(Data provided)

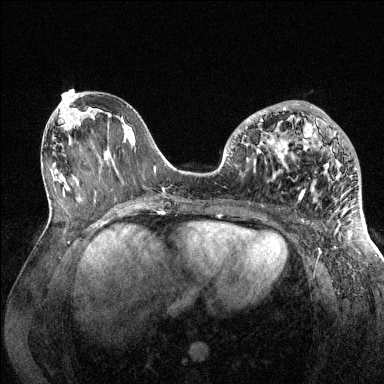
Breast MRI (dynamic contrast-enhanced), one axial slice. Position 60 of 144 along the scan axis. Dynamic contrast-enhanced series, time point 2 of 6 at this slice position (early post-contrast). 1.5 T. TE 1.6 ms, TR 4.6 ms. 384 × 384 image matrix, field of view 360 × 360 mm. Female patient.
Structures marked on this image (semi-automatic segmentation, software-assisted and operator-edited):
- enhancing-tissue mask used for the functional tumour volume (all voxels passing the contrast-enhancement thresholds inside the analysis volume; usually the tumour): box from (x=234, y=107) to (x=357, y=199) px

(End Data provided)

Task directions: Find how many lines in the listing contain the word "image" and give that count alone.

Answer to this problem: 2